Meloni przypomina, że nominacja kard. Fernandeza odbywała się w dość osobliwy sposób. Papież napisał bowiem do niego nadzwyczajny list, w którym zachęcał go, by dokonał istotnych zmian w Dykasterii. Pisał, iż kiedyś jej urzędnicy stosowali niemoralne metody. „Był to czasy, gdy zamiast szerzyć wiedzę teologiczną, wskazywano błędy doktrynalne. Z pewnością od ciebie oczekuję czegoś innego” – pisał papież Franciszek.
Zdaniem Meloni, kard. Fernandez obrał nowy kurs, zezwalając na błogosławienie związków homoseksualnych, spekulując na temat tego, że piekło pozostaje puste i hołdując modernistycznej logice zmiany w Kościele, poprzez głoszenie przekonania, że doktryna może ewoluować i zmieniać się wraz z coraz wyższym rozwojem ludzkiej świadomości.
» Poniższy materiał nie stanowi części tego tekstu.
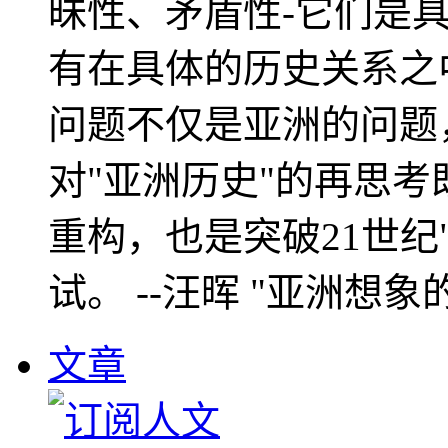
昧性、矛盾性-它们是
有在具体的历史关系之
问题不仅是亚洲的问题
对"亚洲历史"的再思考
重构，也是突破21世纪
试。 --汪晖 "亚洲想象
文章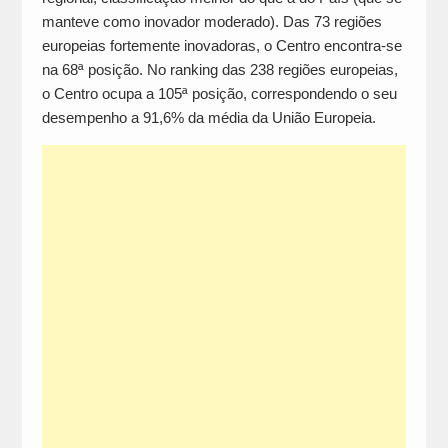
manteve como inovador moderado). Das 73 regiões
europeias fortemente inovadoras, o Centro encontra-se
na 68ª posição. No ranking das 238 regiões europeias,
o Centro ocupa a 105ª posição, correspondendo o seu
desempenho a 91,6% da média da União Europeia.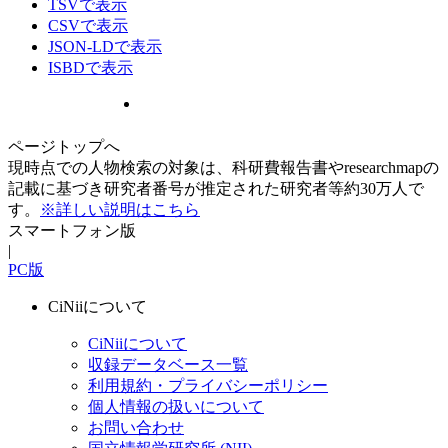
TSVで表示
CSVで表示
JSON-LDで表示
ISBDで表示
ページトップへ
現時点での人物検索の対象は、科研費報告書やresearchmapの
記載に基づき研究者番号が推定された研究者等約30万人で
す。
※詳しい説明はこちら
スマートフォン版
|
PC版
CiNiiについて
CiNiiについて
収録データベース一覧
利用規約・プライバシーポリシー
個人情報の扱いについて
お問い合わせ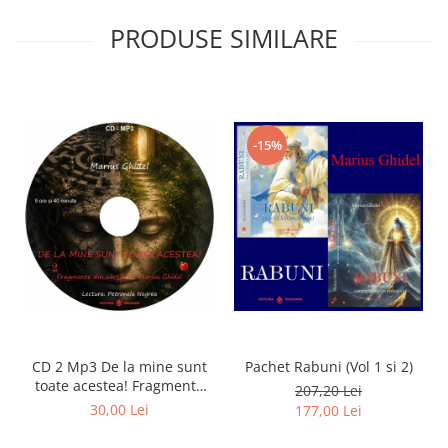
PRODUSE SIMILARE
-15%
CD 2 Mp3 De la mine sunt
Pachet Rabuni (Vol 1 si 2)
toate acestea! Fragmente
207,20 Lei
din cărțile lui Marius Ghidel
30,00 Lei
177,00 Lei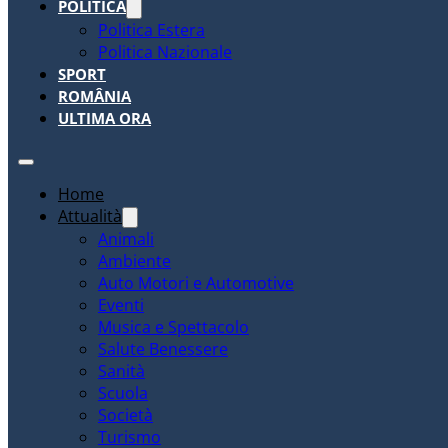
POLITICA
Politica Estera
Politica Nazionale
SPORT
ROMÂNIA
ULTIMA ORA
Home
Attualità
Animali
Ambiente
Auto Motori e Automotive
Eventi
Musica e Spettacolo
Salute Benessere
Sanità
Scuola
Società
Turismo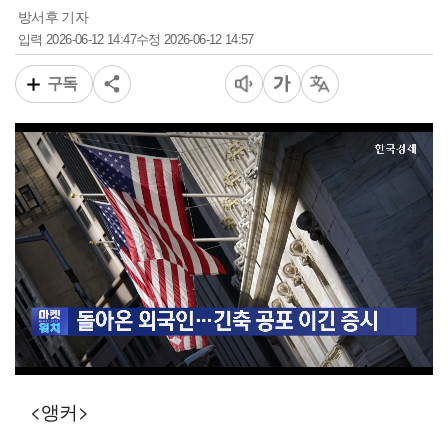
방서후 기자
2026-06-12 14:47
2026-06-12 14:57
입력
수정
구독
00:12
05:50
일반배속
<앵커>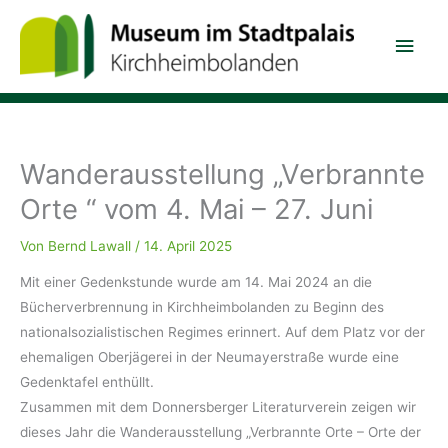
Zum
Hau
Inhalt
springen
Wanderausstellung „Verbrannte
Orte “ vom 4. Mai – 27. Juni
Von
Bernd Lawall
/
14. April 2025
Mit einer Gedenkstunde wurde am 14. Mai 2024 an die
Bücherverbrennung in Kirchheimbolanden zu Beginn des
nationalsozialistischen Regimes erinnert. Auf dem Platz vor der
ehemaligen Oberjägerei in der Neumayerstraße wurde eine
Gedenktafel enthüllt.
Zusammen mit dem Donnersberger Literaturverein zeigen wir
dieses Jahr die Wanderausstellung „Verbrannte Orte – Orte der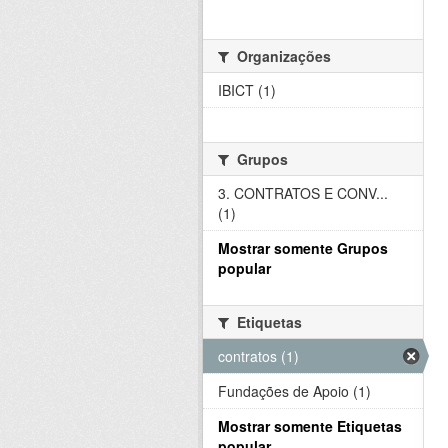
Organizações
IBICT (1)
Grupos
3. CONTRATOS E CONV...
(1)
Mostrar somente Grupos
popular
Etiquetas
contratos (1)
Fundações de Apoio (1)
Mostrar somente Etiquetas
popular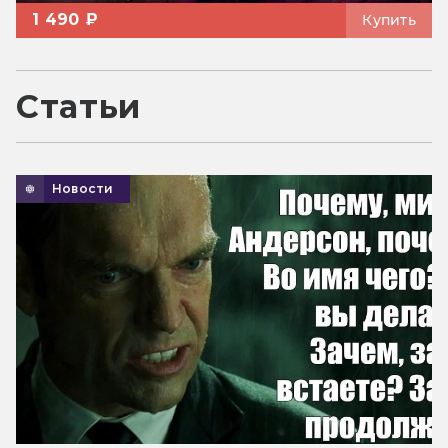
1 490 ₽
Купить
Статьи
Новости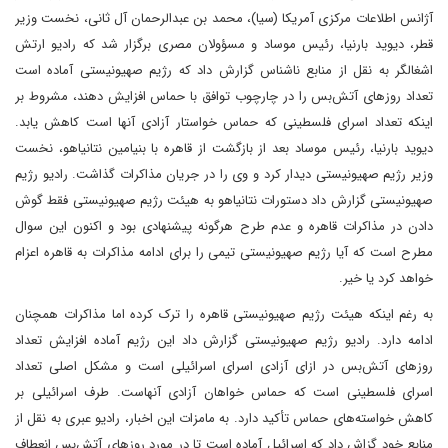
آژانس اطلاعات مرکزی آمریکا (سیا)، محمد بن عبدالرحمان آل ثانی، نخست وزیر
قطر، دیوید بارنیا، رئیس موساد و مسؤولان مصری برگزار شد که رادیو ارتش
اشغالگر به نقل از منابع ناشناس گزارش داد که رژیم صهیونیستی آماده‌ است
تعداد روزهای آتش‌بس را در چارچوب توافق با حماس افزایش دهند، مشروط بر
اینکه تعداد اسرای فلسطینی که حماس خواستار آزادی آنها است کاهش یابد.
دیوید بارنیا، رئیس موساد بعد از بازگشت از قاهره با بنیامین نتانیاهو، نخست
وزیر رژیم صهیونیستی دیدار کرد و وی را در جریان مذاکرات گذاشت. رادیو رژیم
صهیونیستی گزارش داد دستورات نتانیاهو به هیئت رژیم صهیونیستی فقط گوش
دادن در مذاکرات قاهره و عدم طرح هرگونه پیشنهادی بود و اکنون این سوال
مطرح است که آیا رژیم صهیونیستی تیمی را برای ادامه مذاکرات به قاهره اعزام
خواهد کرد یا خیر.
به رغم اینکه هیئت رژیم صهیونیستی قاهره را ترک کرده اما مذاکرات همچنان
ادامه دارد. رادیو رژیم صهیونیستی گزارش داد این رژیم آماده افزایش تعداد
روزهای آتش‌بس در ازای آزادی اسرای اسرائیلی است و مشکل اصلی تعداد
اسرای فلسطینی است که حماس خواهان آزادی آنهاست. طرف اسرائیلی بر
کاهش خواسته‌های حماس تأکید دارد. به مامزات این اخبار، رادیو عبری به نقل از
منابع خود گزاش داد که اسرائیل آماده است تا در مورد روزهای آتش‌بس انعطاف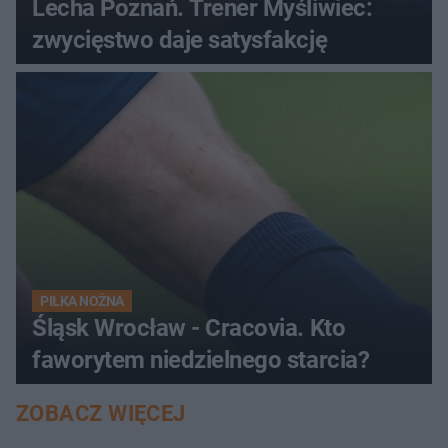
Lecha Poznań. Trener Myśliwiec:
zwycięstwo daje satysfakcję
PIŁKA NOŻNA
Śląsk Wrocław - Cracovia. Kto
faworytem niedzielnego starcia?
ZOBACZ WIĘCEJ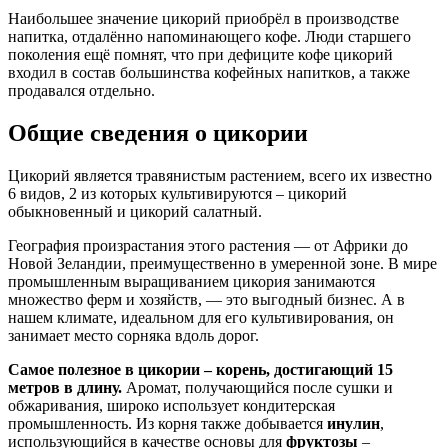
Наибольшее значение цикорий приобрёл в производстве
напитка, отдалённо напоминающего кофе. Люди старшего
поколения ещё помнят, что при дефиците кофе цикорий
входил в состав большинства кофейных напитков, а также
продавался отдельно.
Общие сведения о цикории
Цикорий является травянистым растением, всего их известно
6 видов, 2 из которых культивируются – цикорий
обыкновенный и цикорий салатный.
География произрастания этого растения — от Африки до
Новой Зеландии, преимущественно в умеренной зоне. В мире
промышленным выращиванием цикория занимаются
множество ферм и хозяйств, — это выгодный бизнес. А в
нашем климате, идеальном для его культивирования, он
занимает место сорняка вдоль дорог.
Самое полезное в цикории – корень, достигающий 15
метров в длину.
Аромат, получающийся после сушки и
обжаривания, широко использует кондитерская
промышленность. Из корня также добывается
инулин
,
использующийся в качестве основы для
фруктозы
–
„Z kard. Fernándezem na czele ważnej Dykasterii Kościoła żyjemy w dziwnym czasie. Niestety, osiągnięcia tego hierarchy – co widać po historii jego tekstów, od szokująco erotycznych po „Amoris Laetitia” – sugerują, że zostanie przekroczonych więcej granic” – kończy publicystka „One Peter Five”.